(Text passage)

Competing interest declaration
All authors have no competing interests to declare that may be relevant to the submitted work.
Role of study sponsors
Not applicable.
Other declarations
The investigators were independent from the funders; Luca Mingardi, Agni Orfanoudaki, Bartolomeo Stellato, and Holly Wiberg had full access to the data and can take responsibility for the integrity of the data and the accuracy of the data analysis; Prof. Dimitris Bertsimas affirms that the manuscript is an honest, accurate, and transparent account of the study being reported; that no important aspects of the study have been omitted; and that any discrepancies from the study as planned (and, if relevant, registered) have been explained; Data sharing: no additional data available.
Funding
HW is supported by the National Science Foundation Graduate Research Fellowship under Grant No. 174530. Any opinion, findings, and conclusions or recommendations expressed in this material are those of the authors(s) and do not necessarily reflect the views of the National Science Foundation. No further funding was provided for the study.
Acknowledgements
We would like to thank the HM Hospitals for creating and providing us access to the anonymized clinical data set “COVID Data Saves Lives”. It constitutes a valuable database that is available to the broader research community. In order to gain access to this resource, the reader can contact the following address: coviddatasavelives{at}hmhospitales.com. We would also like to thank Sophie Testa for the help with the laboratory data collection from ASST Cremona. Moreover, we would like to acknowledge the work of Jeff Mather, Qun Yu, and Lizabeth Roper from the Hartford HealthCare system for their work on data collection. Our team recognizes the contribution and support of José Miguel Cisneros-Herreros, the extensive work of Jesús Moreno-Conde to collect the data from the Hospital Universitario Virgen del Rocío as well as María Elisa Cordero-Matía from the department of infectious diseases. We would like to thank Álvaro Fernandez Galiana for helping us to get access to the data sources from Spain and reviewing the manuscript. We would also like to thank Aggelos Stefos, Sarah P. Georgiadou, and Anastasia Michail from the Department of Medicine and Research Laboratory of Internal Medicine, National Expertise Center of Greece in Autoimmune Liver Diseases, General University Hospital of Larissa, Larissa, Greece for their help in data collection.

(End Text passage)

▸ **Work instructions**
Reproduce word for word the part of the declarations section that opens with the words containing "Role of study" and closes with "additional data available.". The items below the declarations section come from a separate source.

(Provided information)

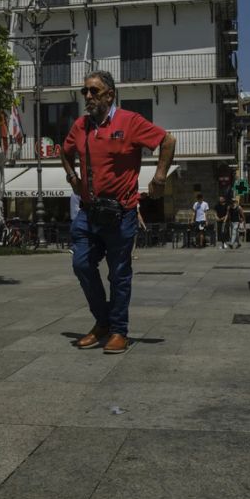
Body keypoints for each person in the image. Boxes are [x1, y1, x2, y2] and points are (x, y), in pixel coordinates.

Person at [61, 70, 176, 354]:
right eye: (85, 91)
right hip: (88, 213)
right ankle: (103, 322)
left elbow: (168, 140)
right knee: (81, 265)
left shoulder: (130, 121)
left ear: (110, 94)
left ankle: (118, 331)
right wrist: (72, 178)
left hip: (120, 212)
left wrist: (160, 176)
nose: (88, 96)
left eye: (94, 91)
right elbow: (63, 151)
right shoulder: (80, 126)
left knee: (119, 274)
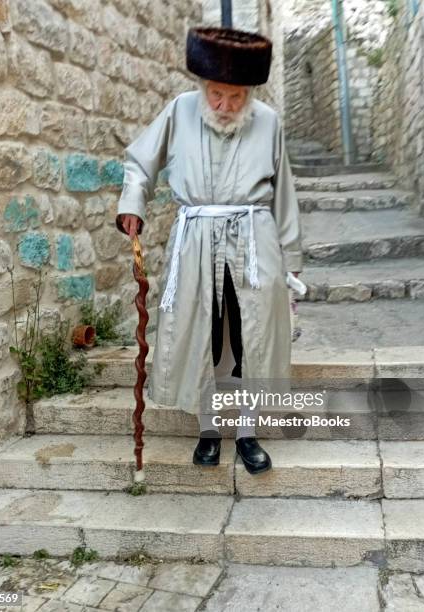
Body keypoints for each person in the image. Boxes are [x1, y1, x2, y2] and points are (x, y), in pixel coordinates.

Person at [116, 26, 303, 475]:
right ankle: (207, 432)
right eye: (216, 94)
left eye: (235, 97)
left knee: (247, 341)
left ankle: (247, 434)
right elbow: (141, 162)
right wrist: (132, 204)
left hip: (254, 244)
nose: (224, 105)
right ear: (204, 88)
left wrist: (291, 266)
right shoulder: (180, 111)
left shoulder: (269, 123)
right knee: (203, 338)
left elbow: (284, 198)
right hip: (195, 241)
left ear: (250, 93)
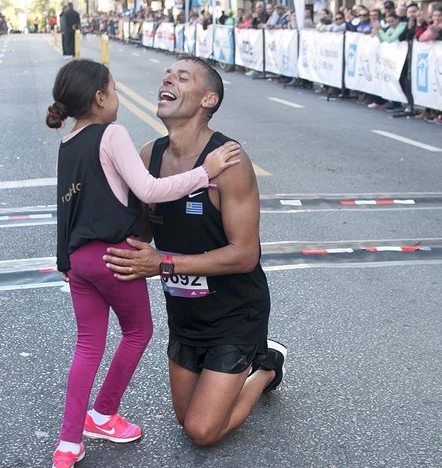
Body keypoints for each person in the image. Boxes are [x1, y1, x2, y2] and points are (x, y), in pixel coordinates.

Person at [45, 59, 241, 468]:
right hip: (116, 256)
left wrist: (64, 256)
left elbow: (66, 204)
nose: (117, 98)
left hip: (78, 261)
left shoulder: (67, 142)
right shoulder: (111, 133)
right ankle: (103, 413)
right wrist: (207, 171)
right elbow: (150, 188)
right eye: (114, 91)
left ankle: (68, 443)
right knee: (138, 331)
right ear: (100, 99)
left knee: (87, 345)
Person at [102, 55, 288, 446]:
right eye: (166, 75)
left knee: (202, 431)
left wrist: (161, 264)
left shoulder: (228, 161)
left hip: (236, 312)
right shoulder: (149, 155)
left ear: (208, 100)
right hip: (185, 311)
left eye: (181, 78)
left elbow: (245, 254)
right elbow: (138, 233)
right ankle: (234, 374)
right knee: (185, 418)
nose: (167, 81)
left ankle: (266, 367)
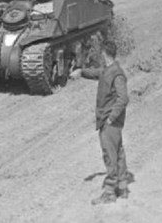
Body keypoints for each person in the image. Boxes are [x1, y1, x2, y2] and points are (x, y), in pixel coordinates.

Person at [70, 39, 130, 204]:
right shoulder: (108, 70)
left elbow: (123, 98)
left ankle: (110, 192)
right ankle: (123, 187)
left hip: (110, 120)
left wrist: (111, 117)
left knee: (109, 154)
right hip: (111, 121)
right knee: (118, 152)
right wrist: (81, 71)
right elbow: (96, 73)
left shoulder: (116, 73)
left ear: (104, 54)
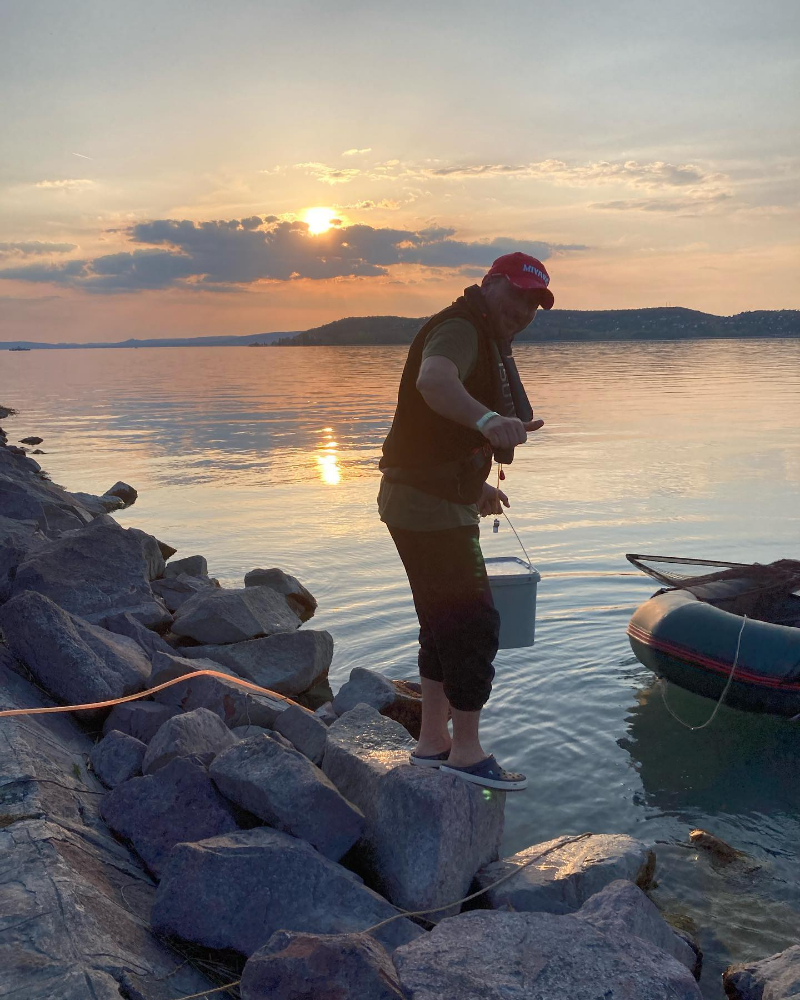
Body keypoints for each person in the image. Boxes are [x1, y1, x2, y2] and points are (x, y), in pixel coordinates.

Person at [378, 252, 554, 792]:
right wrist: (486, 418)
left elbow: (432, 436)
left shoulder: (481, 332)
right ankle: (468, 754)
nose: (524, 310)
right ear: (490, 282)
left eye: (534, 303)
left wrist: (473, 485)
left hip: (426, 499)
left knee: (439, 622)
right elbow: (434, 381)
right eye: (517, 294)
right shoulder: (458, 327)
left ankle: (433, 742)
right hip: (425, 510)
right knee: (474, 625)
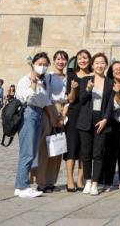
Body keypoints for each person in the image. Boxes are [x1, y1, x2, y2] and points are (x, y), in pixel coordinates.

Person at [14, 52, 62, 198]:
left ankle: (20, 186)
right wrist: (33, 84)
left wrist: (54, 117)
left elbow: (46, 101)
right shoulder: (25, 80)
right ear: (33, 64)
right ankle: (22, 186)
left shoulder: (42, 82)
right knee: (27, 151)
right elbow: (25, 98)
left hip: (38, 114)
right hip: (28, 113)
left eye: (45, 65)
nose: (42, 67)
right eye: (40, 64)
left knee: (31, 151)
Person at [77, 52, 114, 196]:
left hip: (101, 119)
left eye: (102, 63)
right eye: (97, 63)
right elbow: (81, 99)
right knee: (86, 154)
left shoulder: (109, 82)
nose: (100, 65)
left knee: (98, 154)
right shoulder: (85, 79)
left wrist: (105, 119)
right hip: (86, 119)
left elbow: (110, 103)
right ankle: (87, 181)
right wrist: (88, 89)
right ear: (92, 65)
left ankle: (95, 183)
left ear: (106, 65)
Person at [36, 51, 69, 193]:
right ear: (54, 61)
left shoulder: (69, 78)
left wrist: (63, 116)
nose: (61, 62)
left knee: (57, 148)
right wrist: (52, 117)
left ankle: (51, 182)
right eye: (58, 59)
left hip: (63, 113)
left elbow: (69, 99)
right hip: (49, 111)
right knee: (45, 148)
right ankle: (41, 182)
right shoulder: (48, 77)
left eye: (64, 59)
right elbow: (45, 97)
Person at [64, 49, 92, 192]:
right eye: (80, 58)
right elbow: (70, 99)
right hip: (74, 113)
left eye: (85, 58)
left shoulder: (93, 76)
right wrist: (74, 89)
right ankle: (70, 179)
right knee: (71, 146)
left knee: (84, 148)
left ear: (89, 60)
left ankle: (80, 180)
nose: (82, 61)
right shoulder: (72, 76)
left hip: (87, 113)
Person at [102, 60, 120, 192]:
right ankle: (108, 181)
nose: (118, 71)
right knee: (110, 153)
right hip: (112, 122)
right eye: (115, 70)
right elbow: (116, 105)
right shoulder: (109, 85)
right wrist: (118, 93)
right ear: (111, 73)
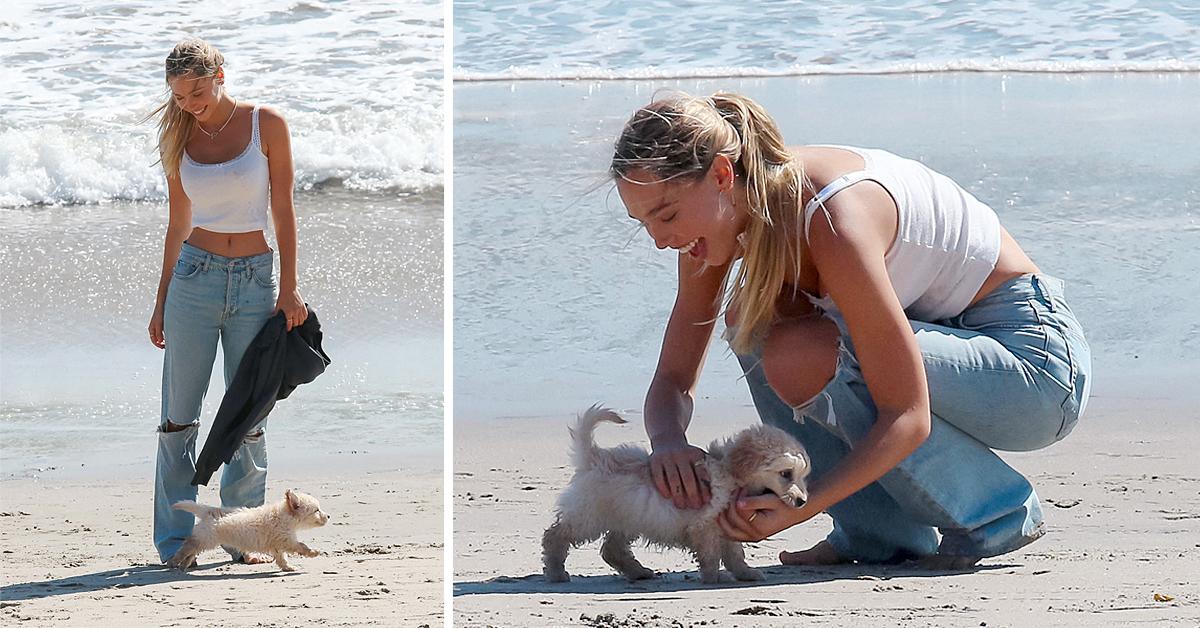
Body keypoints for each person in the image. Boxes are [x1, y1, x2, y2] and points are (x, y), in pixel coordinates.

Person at [610, 91, 1091, 567]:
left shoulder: (832, 216)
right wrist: (668, 442)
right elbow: (674, 378)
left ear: (720, 174)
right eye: (642, 222)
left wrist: (800, 506)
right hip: (948, 349)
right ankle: (878, 536)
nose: (659, 240)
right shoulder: (715, 225)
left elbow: (907, 413)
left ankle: (995, 511)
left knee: (799, 349)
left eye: (666, 215)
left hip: (1036, 371)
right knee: (754, 322)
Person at [146, 38, 307, 565]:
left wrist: (288, 286)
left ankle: (243, 535)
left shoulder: (267, 124)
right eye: (179, 95)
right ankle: (176, 541)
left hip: (257, 279)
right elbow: (177, 222)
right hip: (195, 277)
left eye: (197, 90)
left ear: (220, 73)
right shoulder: (177, 133)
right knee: (178, 418)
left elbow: (282, 209)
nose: (189, 102)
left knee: (249, 413)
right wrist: (162, 296)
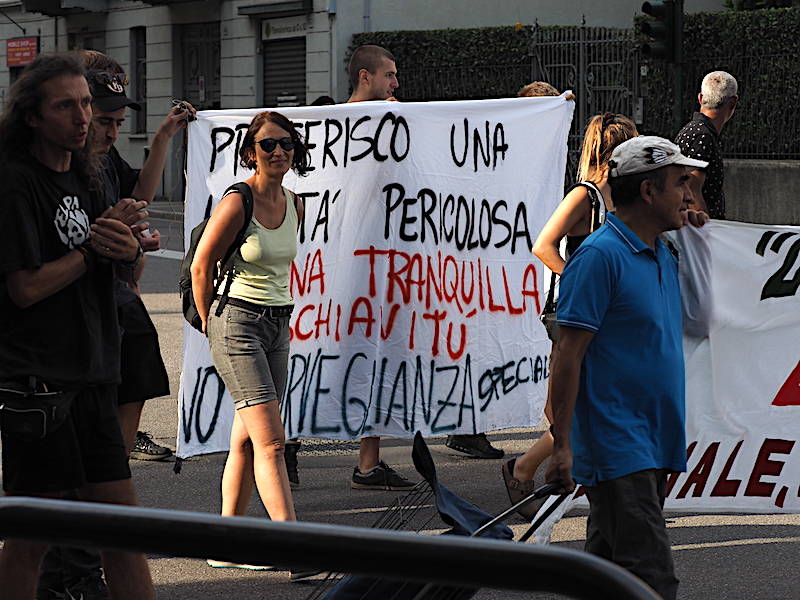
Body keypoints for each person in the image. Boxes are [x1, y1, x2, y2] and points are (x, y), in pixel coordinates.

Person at [34, 51, 196, 600]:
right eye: (89, 112)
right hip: (60, 353)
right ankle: (71, 574)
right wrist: (107, 249)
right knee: (53, 500)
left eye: (106, 116)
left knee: (110, 478)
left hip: (112, 324)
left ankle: (83, 568)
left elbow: (133, 207)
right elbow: (27, 281)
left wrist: (127, 246)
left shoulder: (97, 165)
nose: (98, 126)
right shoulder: (42, 174)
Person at [0, 52, 154, 600]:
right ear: (33, 117)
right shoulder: (16, 183)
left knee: (122, 531)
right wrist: (93, 251)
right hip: (38, 385)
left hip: (94, 377)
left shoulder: (87, 176)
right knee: (31, 540)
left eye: (87, 104)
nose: (83, 117)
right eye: (66, 106)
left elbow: (112, 268)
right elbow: (24, 287)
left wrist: (128, 243)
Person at [545, 136, 709, 600]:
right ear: (648, 192)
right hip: (619, 444)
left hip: (653, 439)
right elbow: (567, 355)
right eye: (681, 185)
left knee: (606, 571)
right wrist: (562, 445)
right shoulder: (599, 258)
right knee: (651, 579)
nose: (689, 197)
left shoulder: (664, 249)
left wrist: (701, 235)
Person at [190, 110, 316, 581]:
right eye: (267, 145)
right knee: (272, 442)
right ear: (250, 153)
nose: (278, 151)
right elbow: (202, 267)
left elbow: (281, 269)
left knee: (245, 440)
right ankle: (295, 545)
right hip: (237, 323)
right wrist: (211, 325)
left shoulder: (295, 203)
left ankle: (226, 541)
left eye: (286, 143)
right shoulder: (236, 202)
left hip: (277, 325)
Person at [501, 113, 638, 518]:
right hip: (574, 313)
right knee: (571, 404)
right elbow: (543, 244)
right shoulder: (585, 196)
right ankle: (530, 470)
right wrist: (577, 277)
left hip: (604, 311)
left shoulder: (619, 196)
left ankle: (530, 469)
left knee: (589, 400)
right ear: (614, 152)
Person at [446, 81, 579, 461]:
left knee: (514, 345)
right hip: (500, 267)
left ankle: (473, 428)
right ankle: (473, 429)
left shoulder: (541, 155)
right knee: (493, 341)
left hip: (521, 266)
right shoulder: (502, 154)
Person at [344, 45, 416, 490]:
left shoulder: (393, 121)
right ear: (365, 76)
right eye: (389, 75)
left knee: (376, 354)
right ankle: (286, 448)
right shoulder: (329, 121)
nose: (396, 84)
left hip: (380, 259)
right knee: (312, 353)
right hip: (334, 263)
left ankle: (368, 462)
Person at [674, 71, 738, 219]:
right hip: (697, 231)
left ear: (701, 98)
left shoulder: (696, 131)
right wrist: (708, 233)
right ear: (733, 102)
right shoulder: (701, 136)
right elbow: (692, 189)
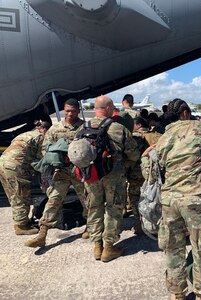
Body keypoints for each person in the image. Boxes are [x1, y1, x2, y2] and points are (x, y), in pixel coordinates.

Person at [141, 98, 201, 300]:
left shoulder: (164, 137)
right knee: (200, 248)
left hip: (170, 200)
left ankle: (177, 294)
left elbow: (159, 166)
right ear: (184, 112)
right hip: (194, 198)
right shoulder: (199, 128)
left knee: (173, 249)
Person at [25, 99, 88, 248]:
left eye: (73, 110)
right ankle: (42, 234)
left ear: (78, 110)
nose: (69, 113)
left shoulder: (84, 128)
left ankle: (90, 227)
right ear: (63, 110)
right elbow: (45, 148)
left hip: (80, 172)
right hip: (62, 173)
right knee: (53, 200)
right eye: (67, 110)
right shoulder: (55, 129)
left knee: (88, 200)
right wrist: (56, 155)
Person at [85, 95, 140, 262]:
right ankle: (109, 248)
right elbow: (133, 154)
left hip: (91, 175)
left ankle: (97, 246)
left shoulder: (84, 127)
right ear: (108, 109)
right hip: (113, 176)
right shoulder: (117, 128)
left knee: (94, 208)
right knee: (113, 209)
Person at [0, 121, 51, 235]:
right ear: (45, 130)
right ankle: (22, 227)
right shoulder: (40, 138)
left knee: (13, 195)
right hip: (15, 168)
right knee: (21, 195)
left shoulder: (25, 134)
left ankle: (21, 221)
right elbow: (41, 160)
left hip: (3, 164)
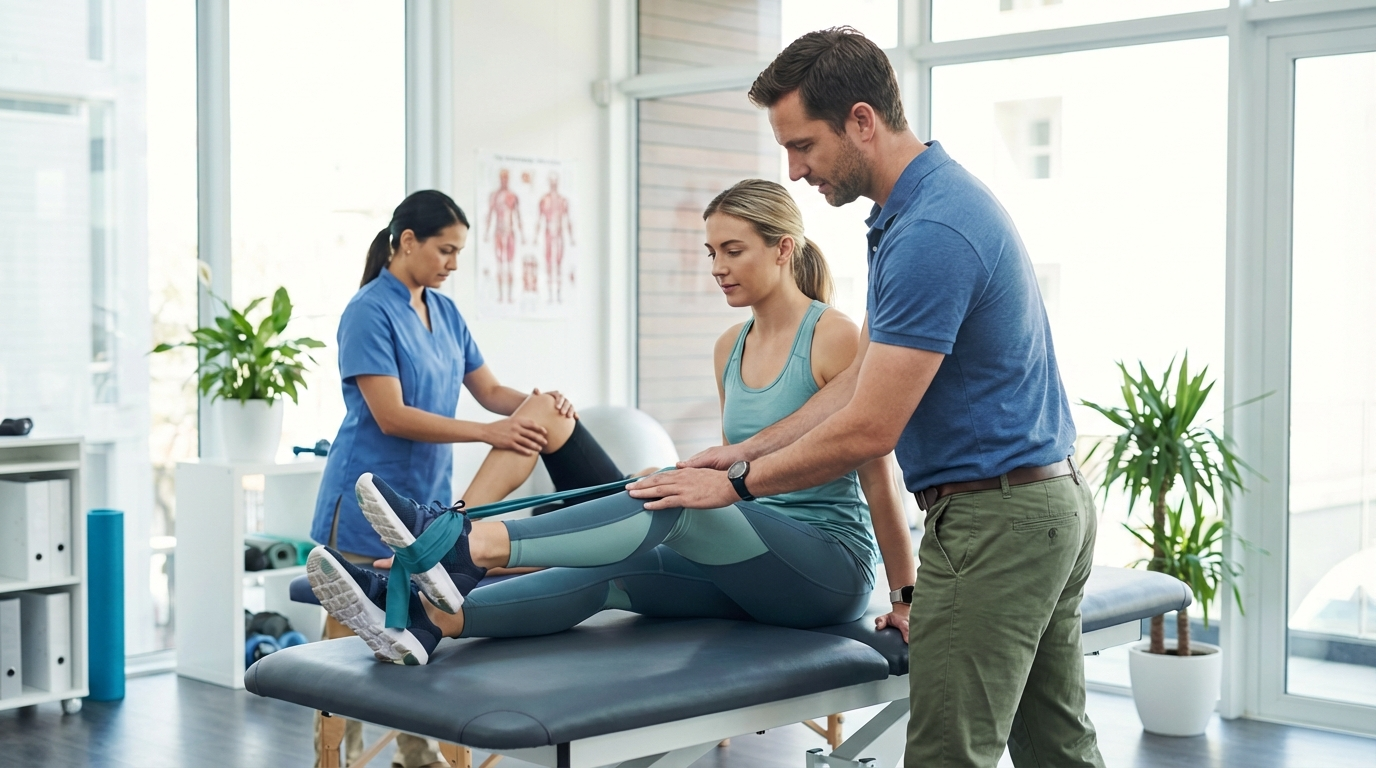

(End Provided information)

▸ **Answer box**
Role of study sponsors
Not applicable.
Other declarations
The investigators were independent from the funders; Luca Mingardi, Agni Orfanoudaki, Bartolomeo Stellato, and Holly Wiberg had full access to the data and can take responsibility for the integrity of the data and the accuracy of the data analysis; Prof. Dimitris Bertsimas affirms that the manuscript is an honest, accurate, and transparent account of the study being reported; that no important aspects of the study have been omitted; and that any discrepancies from the study as planned (and, if relevant, registered) have been explained; Data sharing: no additional data available.